6,000 sqm exhibition space
an entire floor dedicated to education
1 floor for events of up to 1,000
2 floors to a permanent collection
2 floors for traveling exhibitions
rooftop sculpture garden
archival room, restaurants, book shops
Zeitz MOCAA is set to welcome its first visitors at the end of 2016. Until the extensive renovations to the Silo complex are complete, selections from the Zeitz Collection will be presented at Zeitz MOCAA Pavilion, a museum-quality temporary exhibition space also at the V&A Waterfront. The inaugural exhibition which opens at Zeitz MOCAA Pavilion on 23 November, will present the work of Swazi artist Nandipha Mntambo.
Despite facing some initial difficulties, work on the foundations of Cape Town’s elevator began in 1921 with Mr. Xavier Brain as Resident Engineer. By February 1923, these difficulties had been overcome and work on the superstructure commenced in June of the same year. Up to 1,000 men were employed on the construction at any one time and work continued on what was called the “grey towering slab of concrete” throughout the day and night.

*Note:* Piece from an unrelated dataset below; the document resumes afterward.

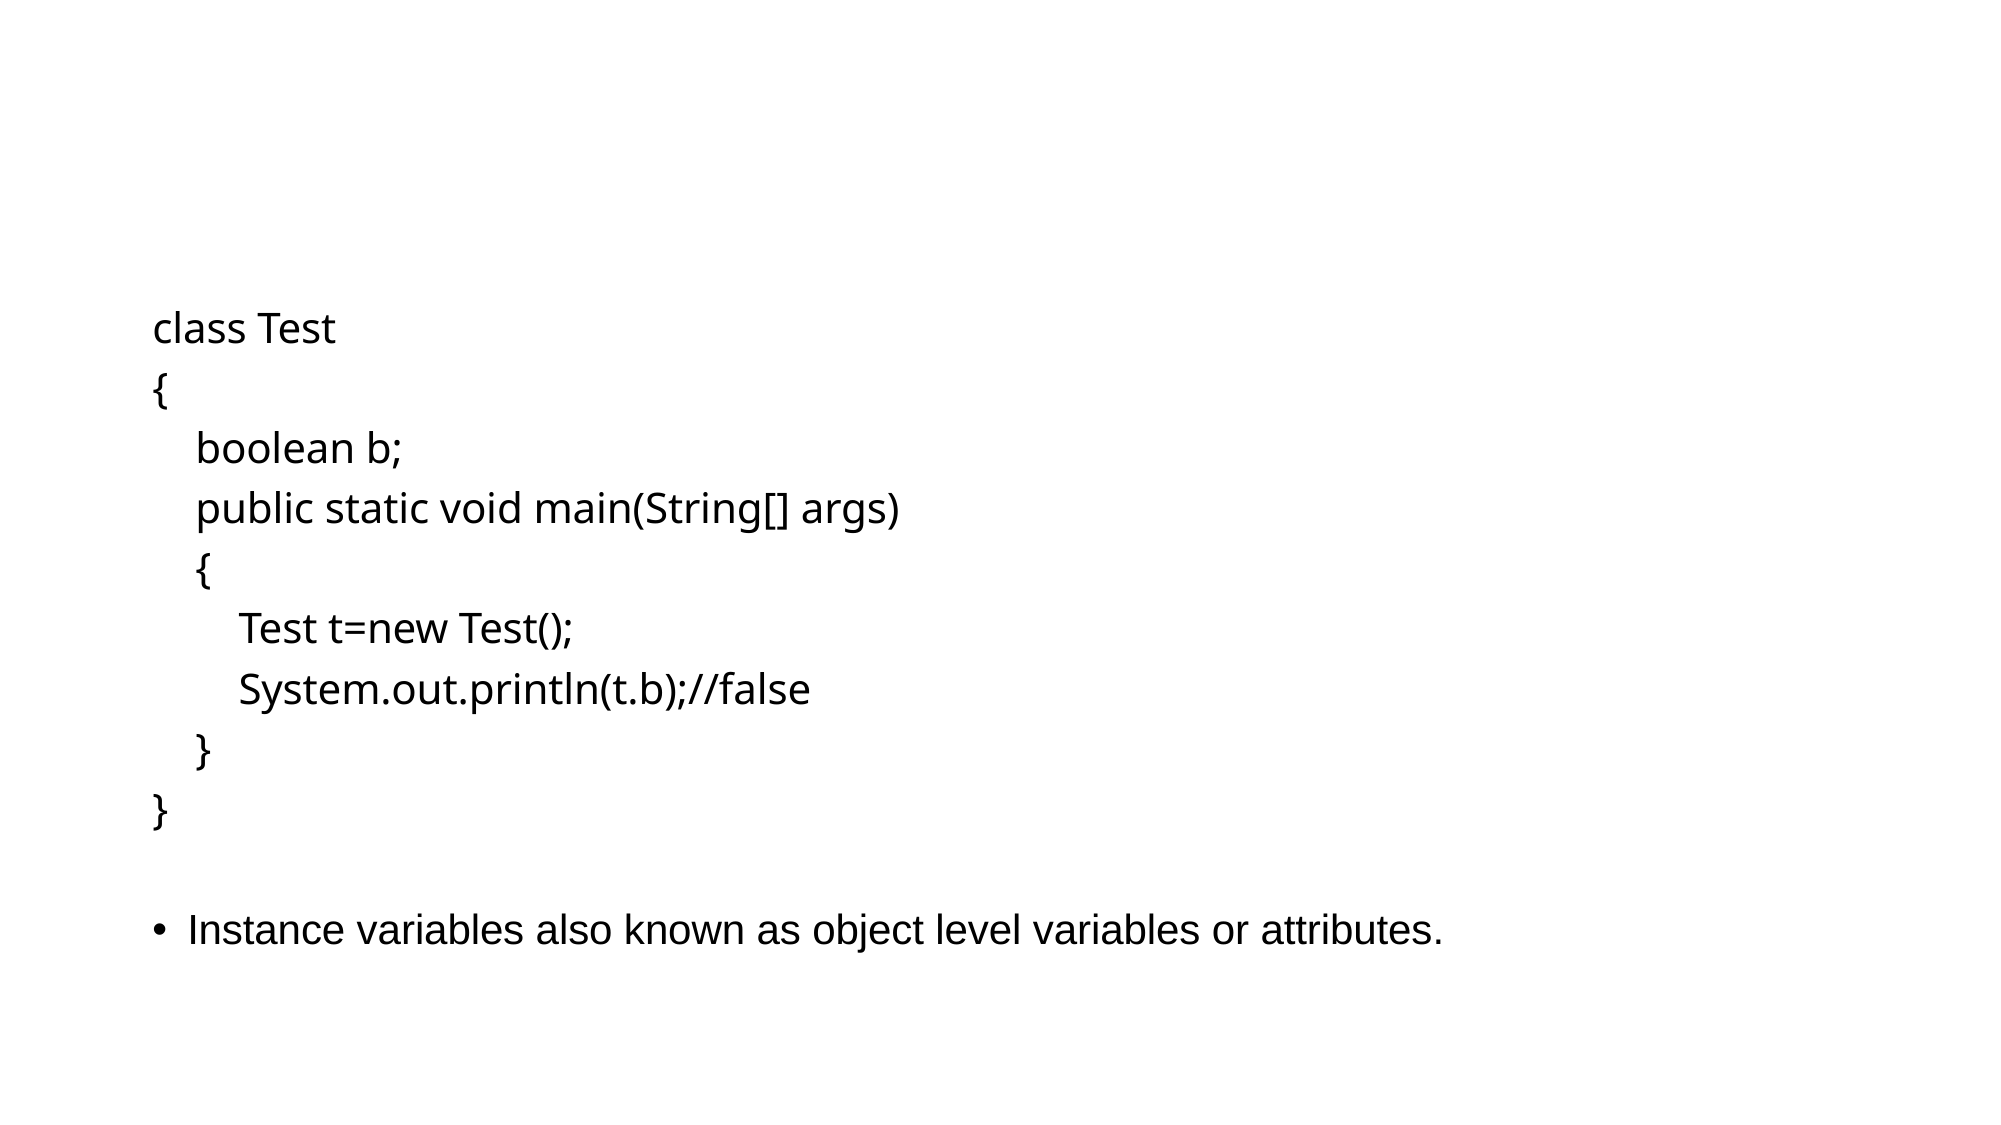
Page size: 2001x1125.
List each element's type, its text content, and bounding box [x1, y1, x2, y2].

list class Test { boolean b; public static void main(String[] args) { Test t=new Test(); System.out.println(t.b);//false } } Instance variables also known as object level variables or attributes. [137, 299, 1863, 1014]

Apart from claiming the record as South Africa’s highest building, at 180 feet (57 metres), the elevator also claimed a world record for having had 4,800 cubic yards of concreting done in 14.5 days. According to statistics made available to the Cape Argus in May 1924, it was recorded that 17,500 bags of Cape Portland cement and 145 tons of reinforcing steel was used in the storage bins.